Mentor: Tamara Davis
CpG Dyad Methylation Patterns at DMR of Gene Gtl2
A small fraction of mammalian genes are regulated by genomic imprinting. Genomic imprinting is a type of epigenetic regulatory mechanism. Unlike sequence-based gene regulation, genomic imprinting influences gene expression via heritable modifications to DNA. These include DNA methylation and histone modification. For approximately 150 genes, genomic imprinting results in monoallelic gene expression.
Understanding the mechanisms of imprinting has broad implications for human health. Proper regulation of imprinted genes is essential for normal patterns of growth and development. Many of the diseases associated with imprinted genes involve variations of growth or feeding disorders. Therefore, developing a more comprehensive understanding of the mechanisms associated with genomic imprinting is essential for the detection and treatment of developmental disorders and disease.
Previous analysis of the differentially methylated region (DMR) of imprinted gene Dlk1 revealed an unusual methylation pattern. Methylation, the addition of a methyl group to cytosine, occurs at CpG dinucleotides. The Dlk1 study revealed an unexpected asymmetry of methylation in a large fraction of the complementary CpG dinucleotides. Approximately 35% of CpG dyads were hemi-methylated, meaning that only one CpG dinucleotide of the complementary pair was methylated. A possible explanation for this may be that the maintenance of DNA methylation might be less efficient at secondary DMR sites than at primary imprinting control regions.
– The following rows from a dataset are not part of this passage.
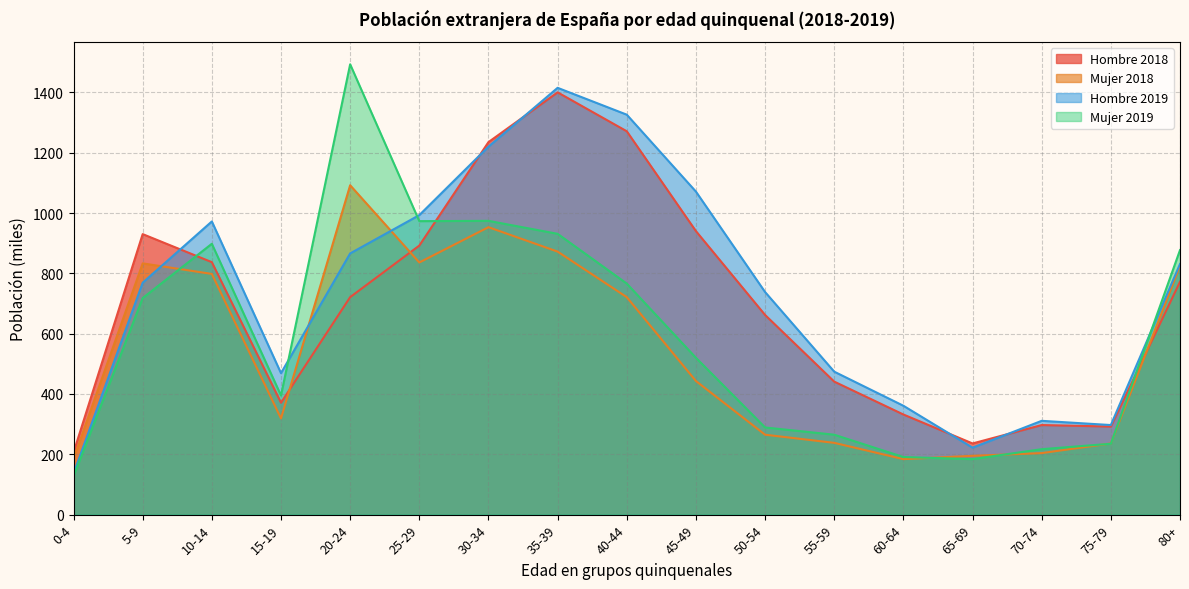

Is it true that Mujer 2019 equals 477 at 55-59?

False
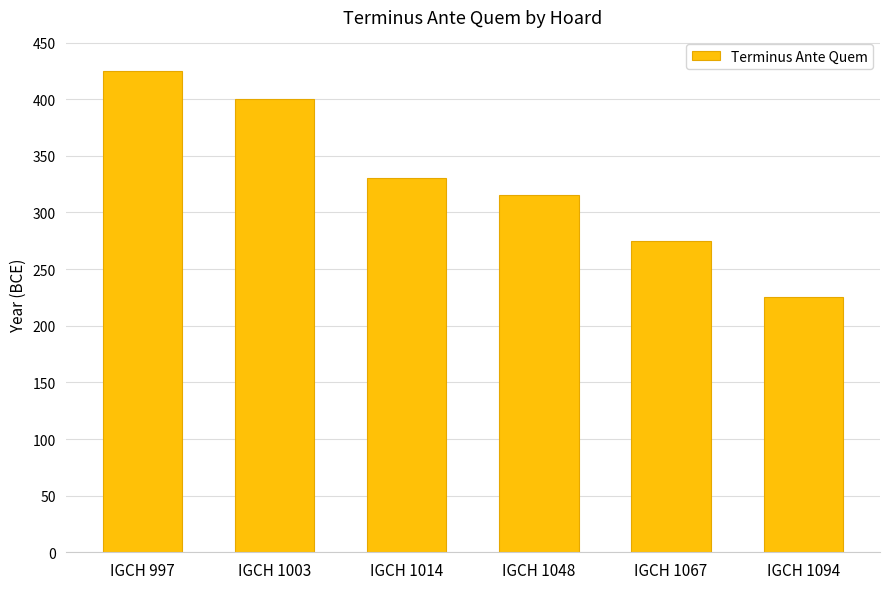

What is the difference between the values at IGCH 1014 and IGCH 1067?

55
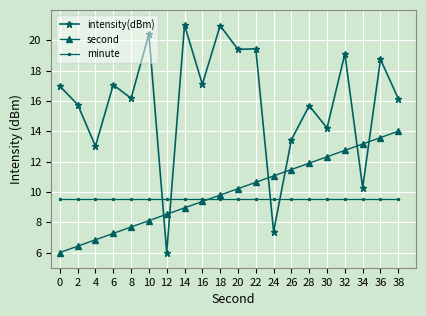

At which label does second reach its peak?

38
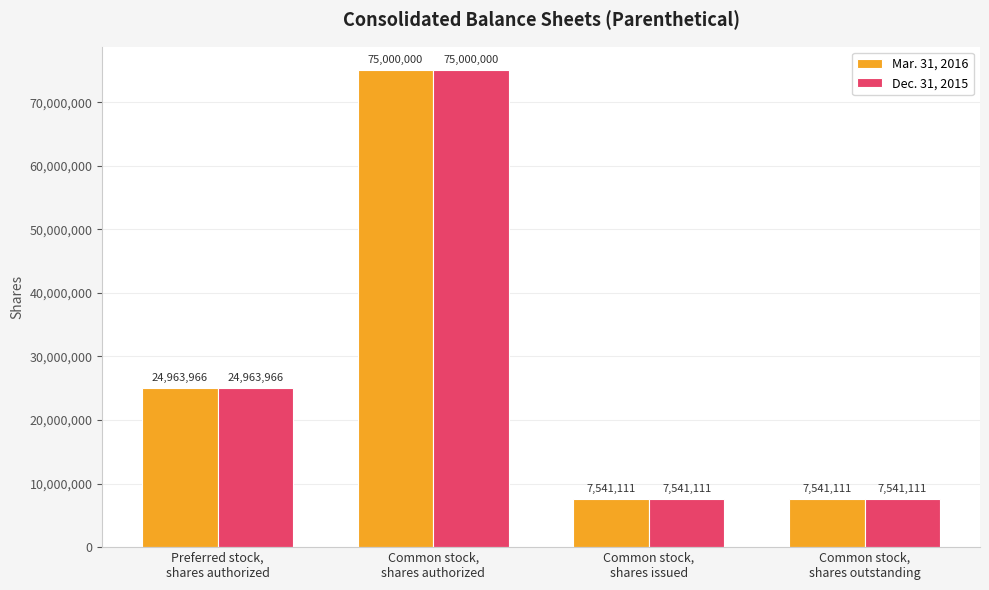

What is the average value of the Dec. 31, 2015 series?

28761547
In order to test whether this pattern of methylation is unique to Dlk1 or if it is a hallmark of other imprinted genes, a similar analysis will be undertaken for the DMR associated with imprinted gene Gtl2. This analysis will look at several stages of development across several tissues from Mus musculus, in order to elucidate the temporal and tissue-specific methylation pattern acquisition. Further analysis of the CpG dyad methylation patterns may provide insight into the mechanisms of methylation acquisition and maintenance at the Gtl2 DMR.